*SOURCE PASSAGE:*
|---|

September 7th, 2003


It was twenty years ago today...

On the train again - Stirling-bound. It's twenty years since Billy went to University and in celebration of this somewhat surprising fact we're gathering together at his flat. I haven't seen Billy in over a year, and in the few years before that I saw him successively less and less.

Aside from being a friend, his role in my life had largely revolved around his game-running skills. He'd always been the one who could be cajoled into running something, always had new ideas and new twists to put on things, could always wring some new entertainment out of a game - even if we'd been playing it to death.

But the group he was playing with had become too young for me - he'd been hanging around the University since long before my time (1990 - 1994), happily unemployed and using the massive free time of the students to keep himself occupied. I was inducted into a long-running Warhammer game, sliding into a free-form cloud of around 12 players. There were rarely more than 6 or 7 at any one session, but the overall size meant that we'd always be able to form a reasonable sized group. I hate to think what I was like as a gamer at the time, but it was fun and the gaming group quickly became my social life (this being perhaps the first time I'd had a social life).

As time went by people would graduate and disperse, finding new lives and new jobs elsewhere. I couldn't bear to go when my time came - I wasn't ready, had no idea what I wanted to do or where I wanted to be. So I stayed, as did a couple of others, our accretion to a few others helping to form a stable base in the town and making it easier for later people to stay (and a couple of people to come back).

Billy carried on gaming, one of the few constant things in an environment with a 4 year turnover. This was it, I thought. I'd found my place to be. I got a bad job, then a better one, commuted to Glasgow for a year (an hour of cramped train hell, 8 hours of being treated like shit and then another hour back, wanting to kill everyone within 15 feet of me) and then found a good job with good people in Stirling.

I learnt a lot in the 4 years after that - my boss helped me learn about business and Gina helped me learn a lot about myself. When the company got taken over by fascists I knew it was time to move on. I grabbed the first job offer I got, ended up as an IT manager in Glasgow - the commute was even further and the job was hell - I wasn't suited for it and I didn't suit the company.

|---|

*DATA ENTRIES:*
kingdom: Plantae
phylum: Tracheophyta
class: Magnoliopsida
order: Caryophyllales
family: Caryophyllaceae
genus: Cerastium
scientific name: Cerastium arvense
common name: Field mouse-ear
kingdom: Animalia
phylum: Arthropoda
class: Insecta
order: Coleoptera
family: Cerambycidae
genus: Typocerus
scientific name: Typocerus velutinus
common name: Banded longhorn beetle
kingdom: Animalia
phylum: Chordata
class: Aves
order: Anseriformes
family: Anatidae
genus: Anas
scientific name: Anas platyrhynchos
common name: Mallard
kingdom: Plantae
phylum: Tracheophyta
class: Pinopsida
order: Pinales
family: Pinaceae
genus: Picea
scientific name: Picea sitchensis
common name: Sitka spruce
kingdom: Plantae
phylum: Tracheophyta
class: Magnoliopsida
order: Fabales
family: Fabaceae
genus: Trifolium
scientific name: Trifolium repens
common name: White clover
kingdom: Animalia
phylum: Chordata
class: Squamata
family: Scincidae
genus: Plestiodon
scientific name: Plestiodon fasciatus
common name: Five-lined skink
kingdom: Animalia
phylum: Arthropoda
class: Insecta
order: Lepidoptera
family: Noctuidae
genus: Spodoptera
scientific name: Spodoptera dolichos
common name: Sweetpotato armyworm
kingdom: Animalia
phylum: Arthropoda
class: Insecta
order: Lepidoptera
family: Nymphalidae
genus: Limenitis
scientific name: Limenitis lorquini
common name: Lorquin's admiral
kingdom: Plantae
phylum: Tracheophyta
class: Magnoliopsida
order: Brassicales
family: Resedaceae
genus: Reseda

|---|

*EXERCISE TASK 1:* From the blog entry about Billy, repeat the passage from "Billy carried on" up to and including "people in Stirling.".
*EXERCISE TASK 2:* According to the blog entry about Billy, which years was the writer's own time at the University?
*EXERCISE TASK 3:* Render this sentence from the blog entry about Billy in Spanish: "I haven't seen Billy in over a year, and in the few years before that I saw him successively less and less."

*EXERCISE RESPONSE 1:*
Billy carried on gaming, one of the few constant things in an environment with a 4 year turnover. This was it, I thought. I'd found my place to be. I got a bad job, then a better one, commuted to Glasgow for a year (an hour of cramped train hell, 8 hours of being treated like shit and then another hour back, wanting to kill everyone within 15 feet of me) and then found a good job with good people in Stirling.

*EXERCISE RESPONSE 2:* 1990 to 1994.

*EXERCISE RESPONSE 3:* Hace más de un año que no veo a Billy, y en los pocos años anteriores lo fui viendo cada vez menos.